**Tugas Kerja A**
Cetak ulang secara persis baris-baris dalam catatan, mulai dari baris yang memuat "काठमाडौं, आषाढ ८ गते। अब सवारी चालक अनुमति प" sampai baris yang memuat "कार्यालयमा गई त्रुटिपूर्ण", termasuk kedua baris tersebut.

··· Bacaan Latihan ···

June 15, 2014

Yours Truly

June 15th, 2014.

Dear Papa,

   Sudah hampir seperempat abad usiaku mengenalmu, seorang pria paruh baya yang tak pernah gentar menerjang waktu. Aku mungkin bukan seseorang yang penuh perhatian, namun aku senang mempedulikan hal-hal kecil. Seperti rambutmu yang mulai memutih dan dahimu yang penuh kerutan. Waktu membuatmu nampak tua, namun di mataku kau tak ubahnya seorang lelaki yang akan selalu membuat perempuan kecilnya jatuh hati. Iya, kurang lebih seperti itu Pa. Kau berhasil membuatku jatuh hati sedari pertama aku bertemu dunia.

   Aku masih ingat waktu usiaku masih 3. Aku gemar mencabik helai demi helai rambut di kepalamu. Kau hanya menyeringai seraya menahan sakit. Maaf Pa, aku tidak bisa menutupi kegiranganku saat kau biarkan aku duduk di atas pundakmu. Semua yang kulihat dari atas pundakmu nampak berbeda. Mainan-mainanku terlihat lebih kecil dari biasanya. Menyenangkan sekali menjadi tinggi dan besar dalam sekejap. Aku sampai bisa melihat koleksi bukumu di lemari kaca paling atas. Walaupun aku tak tahu pasti yang mana buku favoritmu, aku tahu kau seorang yang gemar membaca. Lagipula, berada di ketinggian seperti itu tidak serta merta membuatku takut. Karena aku juga tahu, kau tidak akan membiarkanku jatuh.

··· Informasi yang Ditampilkan ···

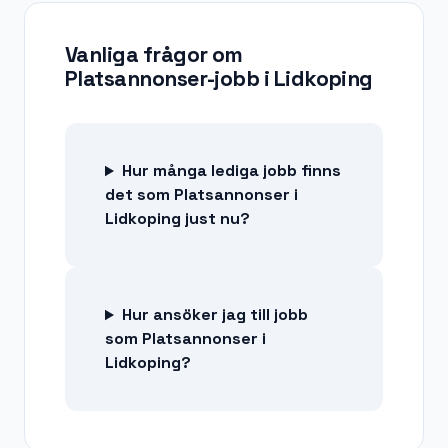
Vanliga frågor om
Platsannonser-jobb
i
Lidkoping
Hur många lediga jobb finns
det som Platsannonser i
Lidkoping just nu?
Hur ansöker jag till jobb
som Platsannonser i
Lidkoping?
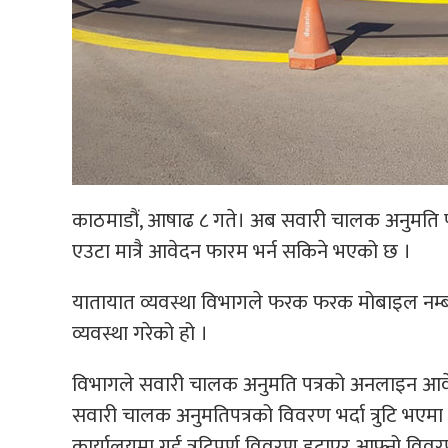
काठमाडौं, आषाढ ८ गते। अब सवारी चालक अनुमति प
एउटा मात्रै आवेदन फारम भर्न सकिने भएको छ ।
यातायात व्यवस्था विभागले फरक फरक मोबाइल नम्बर 
व्यवस्था गरेको हो ।
विभागले सवारी चालक अनुमति पत्रको अनलाइन आवेद
सवारी चालक अनुमतिपत्रको विवरण भर्दा त्रुटि भएम
कार्यालयमा गई त्रुटिपूर्ण विवरण हटाएर आफ्नो विवर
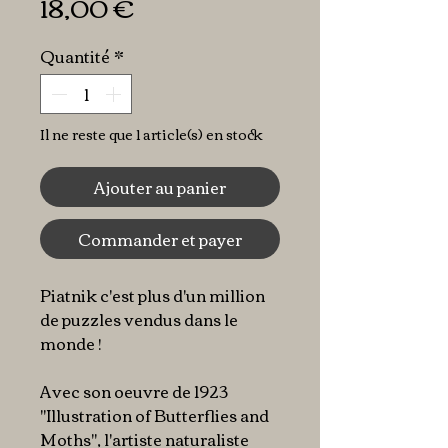
Prix
18,00 €
Quantité
*
Il ne reste que 1 article(s) en stock
Ajouter au panier
Commander et payer
Piatnik c'est plus d'un million
de puzzles vendus dans le
monde !
Avec son oeuvre de 1923
"Illustration of Butterflies and
Moths", l'artiste naturaliste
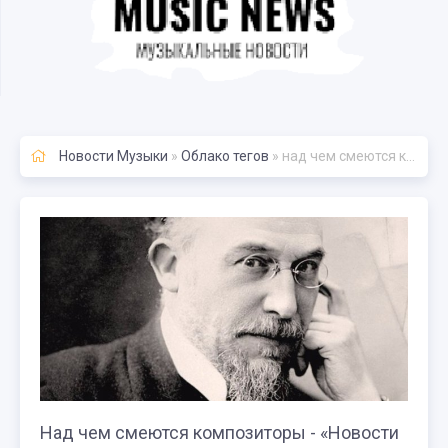
Новости Музыки
»
Облако тегов
» над чем смеются композиторы
Над чем смеются композиторы - «Новости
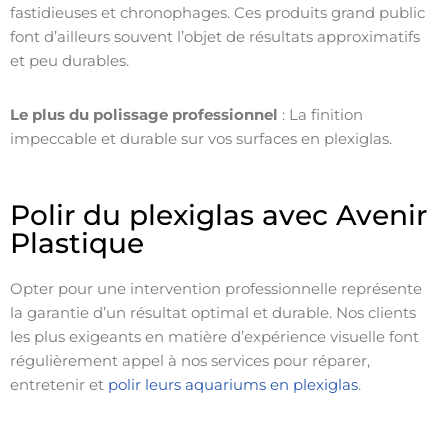
fastidieuses et chronophages. Ces produits grand public
font d’ailleurs souvent l’objet de résultats approximatifs
et peu durables.
Le plus du polissage professionnel
: La finition
impeccable et durable sur vos surfaces en plexiglas.
Polir du plexiglas avec Avenir
Plastique
Opter pour une intervention professionnelle représente
la garantie d’un résultat optimal et durable. Nos clients
les plus exigeants en matière d’expérience visuelle font
régulièrement appel à nos services pour réparer,
entretenir et
polir leurs aquariums en plexiglas
.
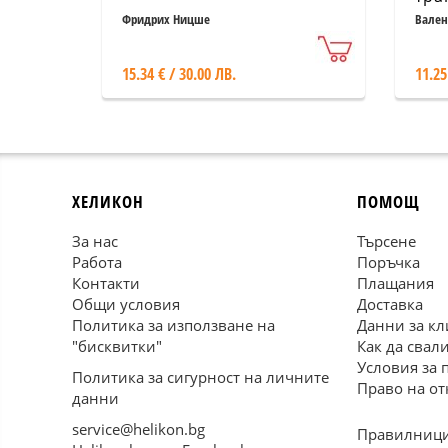
схе
Фридрих Ницше
Вален
15.34 € / 30.00 ЛВ.
11.25
ХЕЛИКОН
ПОМОЩ
За нас
Търсене
Работа
Поръчка
Контакти
Плащания
Общи условия
Доставка
Политика за използване на
Данни за кл
"бисквитки"
Как да свал
Условия за 
Политика за сигурност на личните
Право на от
данни
service@helikon.bg
Правилници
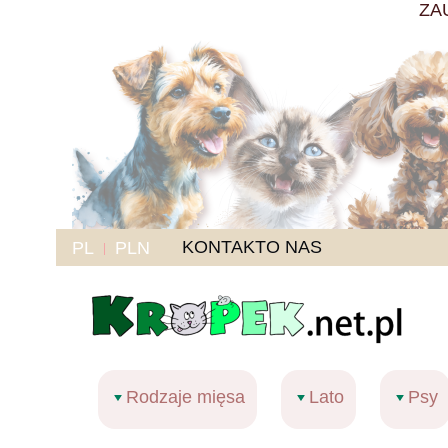
ZA
KONTAKT
O NAS
PL
PLN
Rodzaje mięsa
Lato
Psy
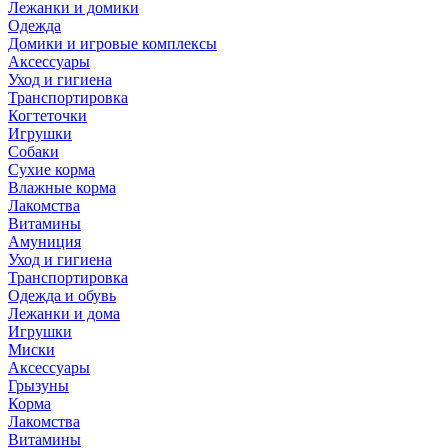
Лежанки и домики
Одежда
Домики и игровые комплексы
Аксессуары
Уход и гигиена
Транспортировка
Когтеточки
Игрушки
Собаки
Сухие корма
Влажные корма
Лакомства
Витамины
Амуниция
Уход и гигиена
Транспортировка
Одежда и обувь
Лежанки и дома
Игрушки
Миски
Аксессуары
Грызуны
Корма
Лакомства
Витамины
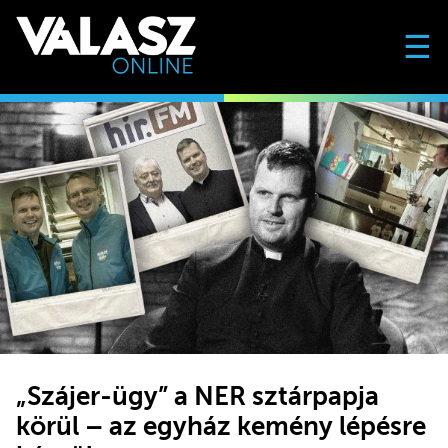
☰
„Szájer-ügy” a NER sztárpapja
körül – az egyház kemény lépésre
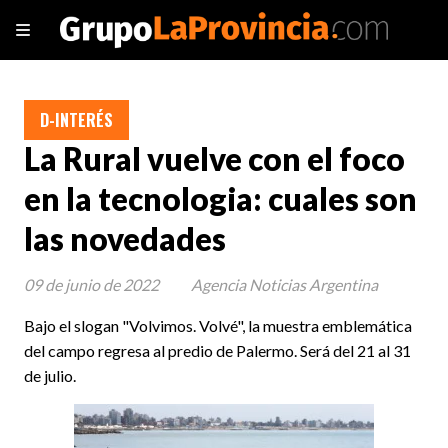
D-INTERÉS
La Rural vuelve con el foco
en la tecnologia: cuales son
las novedades
09 de junio de 2022
Agencia Noticias Argentina
Bajo el slogan "Volvimos. Volvé", la muestra emblemática
del campo regresa al predio de Palermo. Será del 21 al 31
de julio.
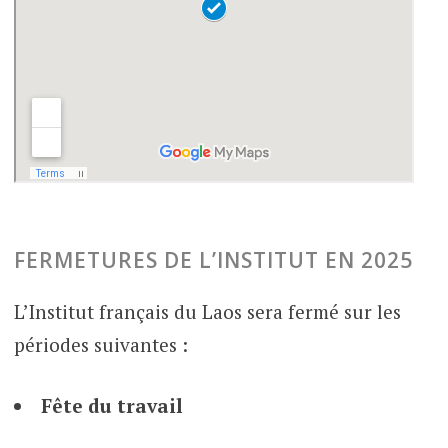
FERMETURES DE L’INSTITUT EN 2025
L’Institut français du Laos sera fermé sur les
périodes suivantes :
Fête du travail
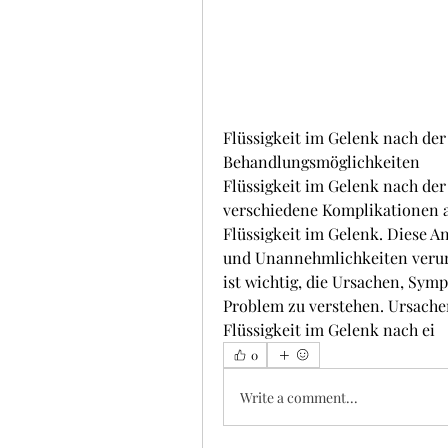
Flüssigkeit im Gelenk nach de
Behandlungsmöglichkeiten
Flüssigkeit im Gelenk nach de
verschiedene Komplikationen au
Flüssigkeit im Gelenk. Diese 
und Unannehmlichkeiten verurs
ist wichtig, die Ursachen, Sym
Problem zu verstehen. Ursachen
Flüssigkeit im Gelenk nach ei 
0
Write a comment...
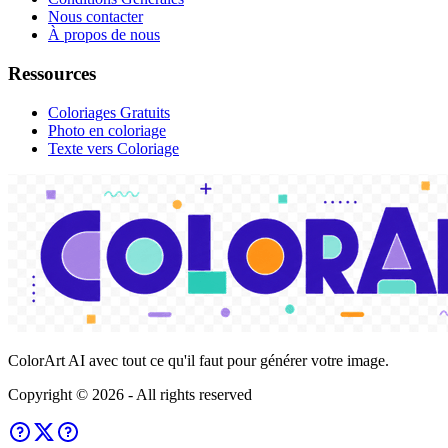
Nous contacter
À propos de nous
Ressources
Coloriages Gratuits
Photo en coloriage
Texte vers Coloriage
ColorArt AI avec tout ce qu'il faut pour générer votre image.
Copyright ©
2026
- All rights reserved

···

**Tugas Kerja B**
Tampilkan secara persis bagian bacaan latihan dari "June 15, 2014" sampai "aku bertemu dunia.", termasuk kedua ujungnya.

**Kotak Jawaban A**
काठमाडौं, आषाढ ८ गते। अब सवारी चालक अनुमति प
एउटा मात्रै आवेदन फारम भर्न सकिने भएको छ ।
यातायात व्यवस्था विभागले फरक फरक मोबाइल नम्बर 
व्यवस्था गरेको हो ।
विभागले सवारी चालक अनुमति पत्रको अनलाइन आवेद
सवारी चालक अनुमतिपत्रको विवरण भर्दा त्रुटि भएम
कार्यालयमा गई त्रुटिपूर्ण विवरण हटाएर आफ्नो विवर

**Kotak Jawaban B**
June 15, 2014

Yours Truly

June 15th, 2014.

Dear Papa,

   Sudah hampir seperempat abad usiaku mengenalmu, seorang pria paruh baya yang tak pernah gentar menerjang waktu. Aku mungkin bukan seseorang yang penuh perhatian, namun aku senang mempedulikan hal-hal kecil. Seperti rambutmu yang mulai memutih dan dahimu yang penuh kerutan. Waktu membuatmu nampak tua, namun di mataku kau tak ubahnya seorang lelaki yang akan selalu membuat perempuan kecilnya jatuh hati. Iya, kurang lebih seperti itu Pa. Kau berhasil membuatku jatuh hati sedari pertama aku bertemu dunia.